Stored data
+---+

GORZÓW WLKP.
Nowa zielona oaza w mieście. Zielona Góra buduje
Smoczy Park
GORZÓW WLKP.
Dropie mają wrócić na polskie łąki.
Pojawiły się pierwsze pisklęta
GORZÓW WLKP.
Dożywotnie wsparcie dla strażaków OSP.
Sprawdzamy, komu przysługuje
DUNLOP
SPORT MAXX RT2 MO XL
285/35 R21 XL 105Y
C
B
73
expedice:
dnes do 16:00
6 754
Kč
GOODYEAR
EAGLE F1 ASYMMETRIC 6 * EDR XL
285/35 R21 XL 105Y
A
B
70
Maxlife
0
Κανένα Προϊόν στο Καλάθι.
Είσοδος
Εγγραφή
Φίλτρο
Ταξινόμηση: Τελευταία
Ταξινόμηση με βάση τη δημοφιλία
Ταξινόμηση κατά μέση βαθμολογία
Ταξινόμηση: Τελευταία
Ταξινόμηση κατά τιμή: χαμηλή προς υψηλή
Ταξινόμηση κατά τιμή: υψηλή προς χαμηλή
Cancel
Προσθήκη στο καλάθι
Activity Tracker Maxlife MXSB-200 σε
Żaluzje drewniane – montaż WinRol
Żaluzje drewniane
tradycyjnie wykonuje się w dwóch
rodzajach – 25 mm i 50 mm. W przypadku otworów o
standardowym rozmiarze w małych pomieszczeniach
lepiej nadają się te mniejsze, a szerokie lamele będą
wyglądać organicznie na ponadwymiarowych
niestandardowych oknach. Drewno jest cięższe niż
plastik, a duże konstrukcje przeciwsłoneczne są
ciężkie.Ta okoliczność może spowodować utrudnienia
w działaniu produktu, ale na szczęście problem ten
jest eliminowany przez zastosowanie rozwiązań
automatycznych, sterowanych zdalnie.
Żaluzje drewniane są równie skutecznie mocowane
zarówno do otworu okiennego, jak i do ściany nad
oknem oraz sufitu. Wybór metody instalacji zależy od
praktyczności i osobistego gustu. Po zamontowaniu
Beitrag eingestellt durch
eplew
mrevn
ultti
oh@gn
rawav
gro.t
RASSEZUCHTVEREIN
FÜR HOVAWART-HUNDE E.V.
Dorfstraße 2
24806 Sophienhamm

+---+

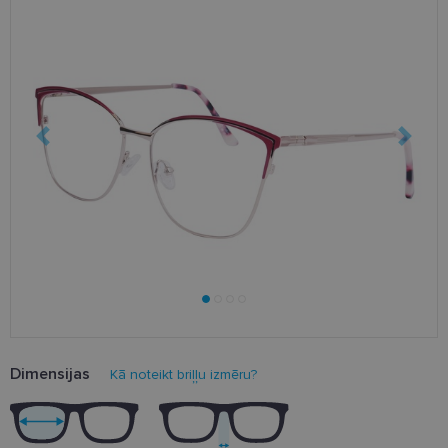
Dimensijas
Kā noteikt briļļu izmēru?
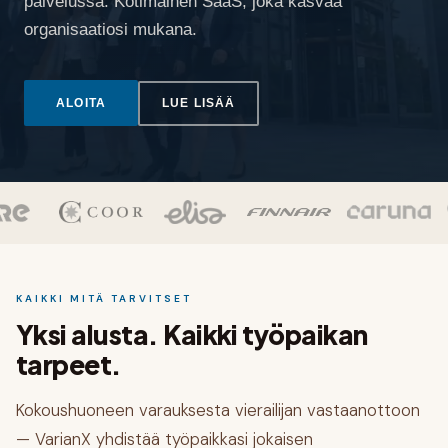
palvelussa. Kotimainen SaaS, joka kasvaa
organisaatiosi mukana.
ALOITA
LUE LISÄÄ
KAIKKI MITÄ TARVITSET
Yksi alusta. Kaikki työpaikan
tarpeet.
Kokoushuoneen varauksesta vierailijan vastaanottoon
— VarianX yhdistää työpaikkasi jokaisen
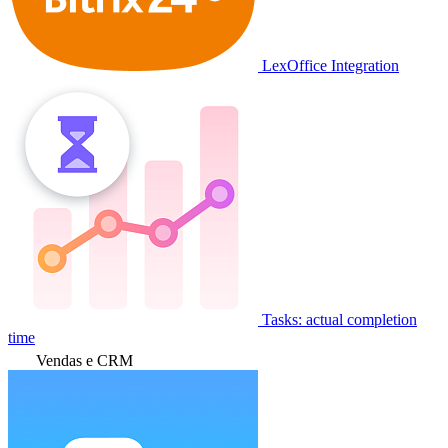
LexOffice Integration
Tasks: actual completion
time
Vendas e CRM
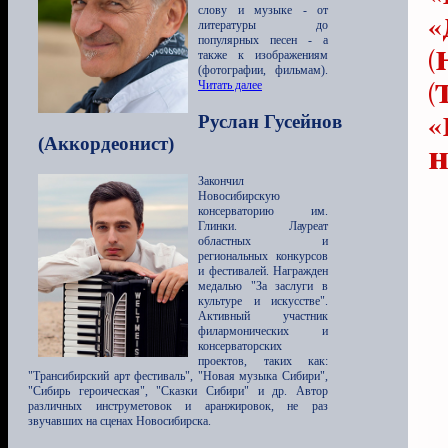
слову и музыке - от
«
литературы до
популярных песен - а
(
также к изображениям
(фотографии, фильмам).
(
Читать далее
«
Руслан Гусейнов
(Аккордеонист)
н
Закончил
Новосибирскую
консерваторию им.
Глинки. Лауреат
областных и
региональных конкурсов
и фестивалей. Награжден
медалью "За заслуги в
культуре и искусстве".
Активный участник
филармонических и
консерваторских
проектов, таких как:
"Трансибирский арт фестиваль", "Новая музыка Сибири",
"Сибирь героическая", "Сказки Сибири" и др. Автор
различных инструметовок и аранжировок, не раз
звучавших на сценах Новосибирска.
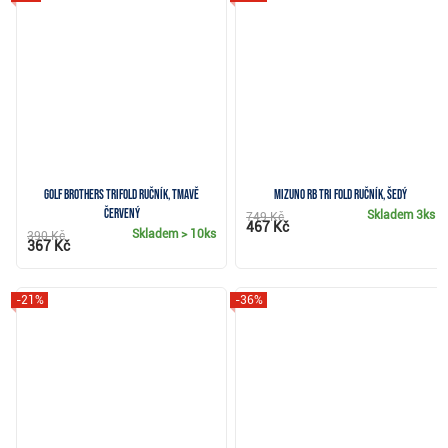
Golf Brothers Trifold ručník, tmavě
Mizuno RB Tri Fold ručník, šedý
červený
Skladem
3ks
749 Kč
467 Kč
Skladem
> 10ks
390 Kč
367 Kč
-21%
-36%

+---+

Task brief> Return the span of lines in the data above that opens at the line with "EAGLE F1 ASYMMETRIC 6 * EDR XL" and closes at the line with "ciężkie.Ta okoliczność może", exactly, ends included, nothing else.

Response>
EAGLE F1 ASYMMETRIC 6 * EDR XL
285/35 R21 XL 105Y
A
B
70
Maxlife
0
Κανένα Προϊόν στο Καλάθι.
Είσοδος
Εγγραφή
Φίλτρο
Ταξινόμηση: Τελευταία
Ταξινόμηση με βάση τη δημοφιλία
Ταξινόμηση κατά μέση βαθμολογία
Ταξινόμηση: Τελευταία
Ταξινόμηση κατά τιμή: χαμηλή προς υψηλή
Ταξινόμηση κατά τιμή: υψηλή προς χαμηλή
Cancel
Προσθήκη στο καλάθι
Activity Tracker Maxlife MXSB-200 σε
Żaluzje drewniane – montaż WinRol
Żaluzje drewniane
tradycyjnie wykonuje się w dwóch
rodzajach – 25 mm i 50 mm. W przypadku otworów o
standardowym rozmiarze w małych pomieszczeniach
lepiej nadają się te mniejsze, a szerokie lamele będą
wyglądać organicznie na ponadwymiarowych
niestandardowych oknach. Drewno jest cięższe niż
plastik, a duże konstrukcje przeciwsłoneczne są
ciężkie.Ta okoliczność może spowodować utrudnienia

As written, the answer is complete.